#### Seitenauszug
+===+

Samstag, 19. September 2015
bewerbung absurd
personaler sind in der regel meine feinde, weil sie sich zumeist dagegen entscheiden, mir irgendwelche spannenden vakanzen anzubieten. nur perspektivlose dumpinglohn-jobs werden mir gern hinterhergeworfen, doch möglicherweise gibt es in meiner branche einfach nur noch perspektivlose dumpinglohn-jobs.

hin und wieder passieren aber auch ganz absurde dinge. gestern klingelte das telefon. dran war eine dame, die ich nicht kannte.
"sie haben sich als redakteurin beim großundschlecht-verlag beworben", behauptete sie. "ich würde sie gern zur vorrunde unserer bewerbungsgespräche einladen."
ich konnte mich beim besten willen nicht daran erinnern, mich bei einem großundschlecht-verlag beworben zu haben, aber sie hatte ja nicht "putzfrau" oder "hausmeister" gesagt, sondern "redakteurin", das schien mir irgendwie passend und im bereich des mir möglichen.
"super", sagte ich also, und hoffte, der forcierte enthusiasmus würde die verwirrung in meiner stimme kaschieren.
die dame ratterte ein paar daten runter, ort, uhrzeit, datum, ich sagte zu allem pro forma mal ja und amen, und dann war das gespräch eigentlich schon beendet.
"sagen sie mir bitte noch mal ihren namen", bat ich die dame, denn ich hoffte immer noch, dass mir dann ein lichtlein aufgehen würde.
sie tat dies und fügte hinzu:
"ich arbeite für die jammertal-personalberatung."

+===+

[In einem Datensatz enthaltene Einträge]
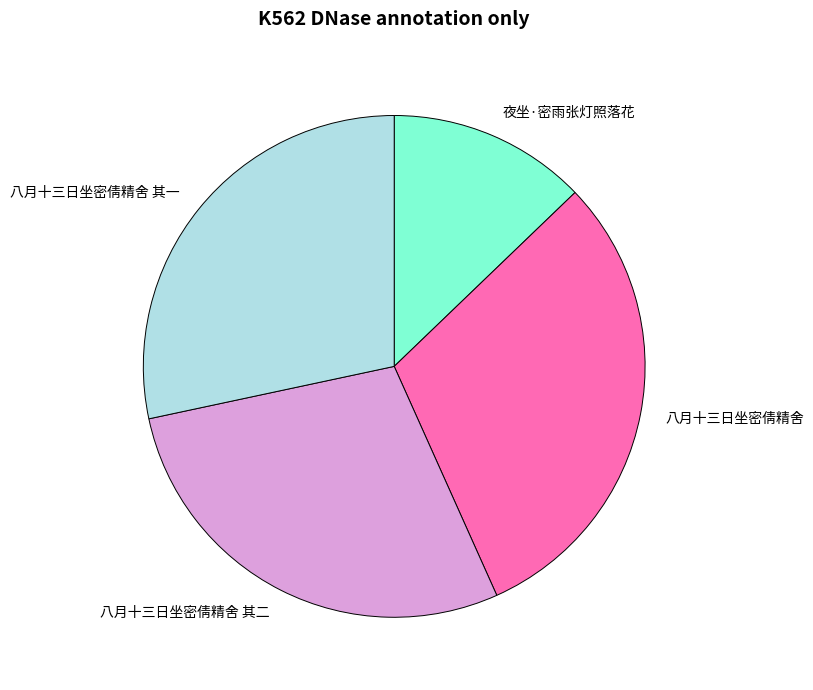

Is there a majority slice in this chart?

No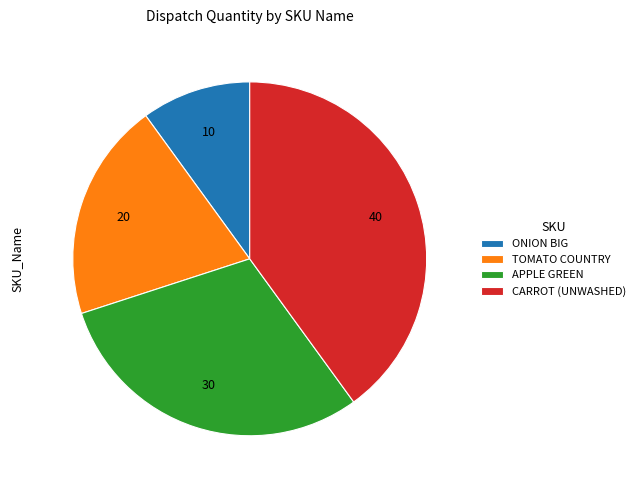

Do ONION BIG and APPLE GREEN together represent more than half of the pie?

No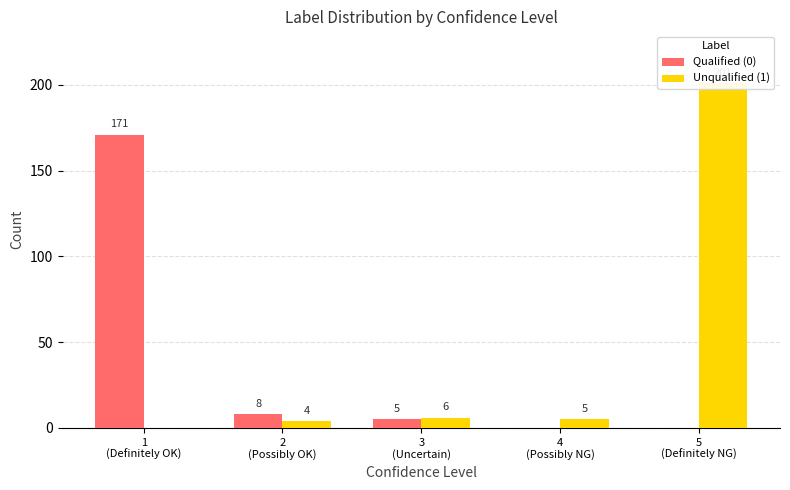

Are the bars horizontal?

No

+===+

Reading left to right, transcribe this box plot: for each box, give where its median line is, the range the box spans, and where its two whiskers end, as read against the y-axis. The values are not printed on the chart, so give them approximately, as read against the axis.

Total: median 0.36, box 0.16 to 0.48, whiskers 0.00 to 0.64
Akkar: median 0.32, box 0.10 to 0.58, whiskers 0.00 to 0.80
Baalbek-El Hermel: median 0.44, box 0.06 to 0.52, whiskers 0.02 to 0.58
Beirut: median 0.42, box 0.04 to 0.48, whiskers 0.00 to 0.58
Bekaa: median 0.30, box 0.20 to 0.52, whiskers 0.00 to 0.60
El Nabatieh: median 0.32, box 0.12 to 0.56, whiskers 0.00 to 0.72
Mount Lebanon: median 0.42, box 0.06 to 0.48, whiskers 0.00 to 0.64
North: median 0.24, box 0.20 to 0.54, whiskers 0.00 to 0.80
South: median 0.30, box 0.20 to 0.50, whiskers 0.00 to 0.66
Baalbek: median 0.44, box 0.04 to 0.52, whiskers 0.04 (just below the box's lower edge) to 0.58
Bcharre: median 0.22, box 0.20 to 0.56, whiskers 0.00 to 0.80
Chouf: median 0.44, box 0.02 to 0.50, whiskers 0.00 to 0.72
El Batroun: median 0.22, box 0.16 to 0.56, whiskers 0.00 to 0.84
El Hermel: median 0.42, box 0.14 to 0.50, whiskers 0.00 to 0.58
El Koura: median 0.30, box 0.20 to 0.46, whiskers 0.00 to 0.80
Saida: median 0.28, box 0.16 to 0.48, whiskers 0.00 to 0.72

+===+

Gib den Absatz im Blogeintrag, der mit „personaler sind in der regel meine feinde“ beginnt, in einem einzigen Satz kürzer wieder und behalte seine wesentlichen Aussagen bei.

Personaler sind meist meine Feinde, weil sie mir keine spannenden Vakanzen, sondern nur perspektivlose Dumpinglohn-Jobs anbieten, wobei es in meiner Branche womöglich gar nichts anderes mehr gibt.